[[ Extracted information, beginning ]]

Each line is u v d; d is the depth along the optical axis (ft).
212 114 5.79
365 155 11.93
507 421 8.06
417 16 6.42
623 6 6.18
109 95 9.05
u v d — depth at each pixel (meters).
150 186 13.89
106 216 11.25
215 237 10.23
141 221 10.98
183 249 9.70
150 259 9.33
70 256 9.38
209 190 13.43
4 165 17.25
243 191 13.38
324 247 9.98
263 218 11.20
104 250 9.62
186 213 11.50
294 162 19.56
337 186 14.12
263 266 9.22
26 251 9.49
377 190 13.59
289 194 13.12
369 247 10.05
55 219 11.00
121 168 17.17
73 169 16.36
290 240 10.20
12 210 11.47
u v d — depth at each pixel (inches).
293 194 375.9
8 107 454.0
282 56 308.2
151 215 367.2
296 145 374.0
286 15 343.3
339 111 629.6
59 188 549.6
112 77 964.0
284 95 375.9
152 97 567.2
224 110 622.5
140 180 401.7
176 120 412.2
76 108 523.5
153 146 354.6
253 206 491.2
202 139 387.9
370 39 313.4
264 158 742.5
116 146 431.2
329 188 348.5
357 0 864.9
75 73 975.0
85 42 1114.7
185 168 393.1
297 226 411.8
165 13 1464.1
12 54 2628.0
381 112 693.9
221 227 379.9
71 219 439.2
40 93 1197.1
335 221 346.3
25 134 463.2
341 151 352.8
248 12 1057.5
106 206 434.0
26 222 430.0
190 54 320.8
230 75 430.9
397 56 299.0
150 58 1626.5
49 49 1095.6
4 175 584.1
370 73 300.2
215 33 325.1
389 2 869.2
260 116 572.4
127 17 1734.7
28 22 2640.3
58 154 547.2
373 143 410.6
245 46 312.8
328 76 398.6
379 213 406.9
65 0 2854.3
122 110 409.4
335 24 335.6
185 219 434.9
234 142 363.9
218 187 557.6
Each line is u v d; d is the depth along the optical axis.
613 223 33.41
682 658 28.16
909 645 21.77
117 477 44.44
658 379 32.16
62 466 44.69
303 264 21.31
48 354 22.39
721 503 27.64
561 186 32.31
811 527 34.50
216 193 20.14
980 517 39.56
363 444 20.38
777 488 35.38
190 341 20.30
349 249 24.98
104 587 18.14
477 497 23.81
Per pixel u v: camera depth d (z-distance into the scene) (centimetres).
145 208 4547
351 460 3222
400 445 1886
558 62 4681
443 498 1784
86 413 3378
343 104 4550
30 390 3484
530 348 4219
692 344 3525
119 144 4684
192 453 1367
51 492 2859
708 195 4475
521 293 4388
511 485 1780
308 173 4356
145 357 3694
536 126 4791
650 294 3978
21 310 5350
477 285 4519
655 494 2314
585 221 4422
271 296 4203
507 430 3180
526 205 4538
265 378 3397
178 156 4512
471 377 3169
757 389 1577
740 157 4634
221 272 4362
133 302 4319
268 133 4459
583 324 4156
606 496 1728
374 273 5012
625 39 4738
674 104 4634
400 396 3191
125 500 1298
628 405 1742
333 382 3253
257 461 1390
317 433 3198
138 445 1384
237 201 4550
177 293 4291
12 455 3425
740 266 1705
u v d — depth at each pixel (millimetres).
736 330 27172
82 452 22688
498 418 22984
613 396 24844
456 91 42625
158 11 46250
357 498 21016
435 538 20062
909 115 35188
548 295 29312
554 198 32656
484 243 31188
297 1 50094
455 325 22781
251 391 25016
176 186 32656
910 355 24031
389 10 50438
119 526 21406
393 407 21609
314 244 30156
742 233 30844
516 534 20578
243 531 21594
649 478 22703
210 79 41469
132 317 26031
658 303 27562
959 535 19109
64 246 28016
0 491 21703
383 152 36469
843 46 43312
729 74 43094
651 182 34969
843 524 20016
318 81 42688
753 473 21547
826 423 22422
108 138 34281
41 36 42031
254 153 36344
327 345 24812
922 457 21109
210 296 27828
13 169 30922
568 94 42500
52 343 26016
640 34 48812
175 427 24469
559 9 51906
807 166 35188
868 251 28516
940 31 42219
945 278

[[ Extracted information, end ]]

Each line of the data must be written out exactly as it appears.

Each line is u v d; d is the depth along the optical axis (ft).
212 114 5.79
365 155 11.93
507 421 8.06
417 16 6.42
623 6 6.18
109 95 9.05
u v d — depth at each pixel (meters).
150 186 13.89
106 216 11.25
215 237 10.23
141 221 10.98
183 249 9.70
150 259 9.33
70 256 9.38
209 190 13.43
4 165 17.25
243 191 13.38
324 247 9.98
263 218 11.20
104 250 9.62
186 213 11.50
294 162 19.56
337 186 14.12
263 266 9.22
26 251 9.49
377 190 13.59
289 194 13.12
369 247 10.05
55 219 11.00
121 168 17.17
73 169 16.36
290 240 10.20
12 210 11.47
u v d — depth at each pixel (inches).
293 194 375.9
8 107 454.0
282 56 308.2
151 215 367.2
296 145 374.0
286 15 343.3
339 111 629.6
59 188 549.6
112 77 964.0
284 95 375.9
152 97 567.2
224 110 622.5
140 180 401.7
176 120 412.2
76 108 523.5
153 146 354.6
253 206 491.2
202 139 387.9
370 39 313.4
264 158 742.5
116 146 431.2
329 188 348.5
357 0 864.9
75 73 975.0
85 42 1114.7
185 168 393.1
297 226 411.8
165 13 1464.1
12 54 2628.0
381 112 693.9
221 227 379.9
71 219 439.2
40 93 1197.1
335 221 346.3
25 134 463.2
341 151 352.8
248 12 1057.5
106 206 434.0
26 222 430.0
190 54 320.8
230 75 430.9
397 56 299.0
150 58 1626.5
49 49 1095.6
4 175 584.1
370 73 300.2
215 33 325.1
389 2 869.2
260 116 572.4
127 17 1734.7
28 22 2640.3
58 154 547.2
373 143 410.6
245 46 312.8
328 76 398.6
379 213 406.9
65 0 2854.3
122 110 409.4
335 24 335.6
185 219 434.9
234 142 363.9
218 187 557.6
Each line is u v d; d is the depth along the optical axis.
613 223 33.41
682 658 28.16
909 645 21.77
117 477 44.44
658 379 32.16
62 466 44.69
303 264 21.31
48 354 22.39
721 503 27.64
561 186 32.31
811 527 34.50
216 193 20.14
980 517 39.56
363 444 20.38
777 488 35.38
190 341 20.30
349 249 24.98
104 587 18.14
477 497 23.81
Per pixel u v: camera depth d (z-distance into the scene) (centimetres).
145 208 4547
351 460 3222
400 445 1886
558 62 4681
443 498 1784
86 413 3378
343 104 4550
30 390 3484
530 348 4219
692 344 3525
119 144 4684
192 453 1367
51 492 2859
708 195 4475
521 293 4388
511 485 1780
308 173 4356
145 357 3694
536 126 4791
650 294 3978
21 310 5350
477 285 4519
655 494 2314
585 221 4422
271 296 4203
507 430 3180
526 205 4538
265 378 3397
178 156 4512
471 377 3169
757 389 1577
740 157 4634
221 272 4362
133 302 4319
268 133 4459
583 324 4156
606 496 1728
374 273 5012
625 39 4738
674 104 4634
400 396 3191
125 500 1298
628 405 1742
333 382 3253
257 461 1390
317 433 3198
138 445 1384
237 201 4550
177 293 4291
12 455 3425
740 266 1705
u v d — depth at each pixel (millimetres).
736 330 27172
82 452 22688
498 418 22984
613 396 24844
456 91 42625
158 11 46250
357 498 21016
435 538 20062
909 115 35188
548 295 29312
554 198 32656
484 243 31188
297 1 50094
455 325 22781
251 391 25016
176 186 32656
910 355 24031
389 10 50438
119 526 21406
393 407 21609
314 244 30156
742 233 30844
516 534 20578
243 531 21594
649 478 22703
210 79 41469
132 317 26031
658 303 27562
959 535 19109
64 246 28016
0 491 21703
383 152 36469
843 46 43312
729 74 43094
651 182 34969
843 524 20016
318 81 42688
753 473 21547
826 423 22422
108 138 34281
41 36 42031
254 153 36344
327 345 24812
922 457 21109
210 296 27828
13 169 30922
568 94 42500
52 343 26016
640 34 48812
175 427 24469
559 9 51906
807 166 35188
868 251 28516
940 31 42219
945 278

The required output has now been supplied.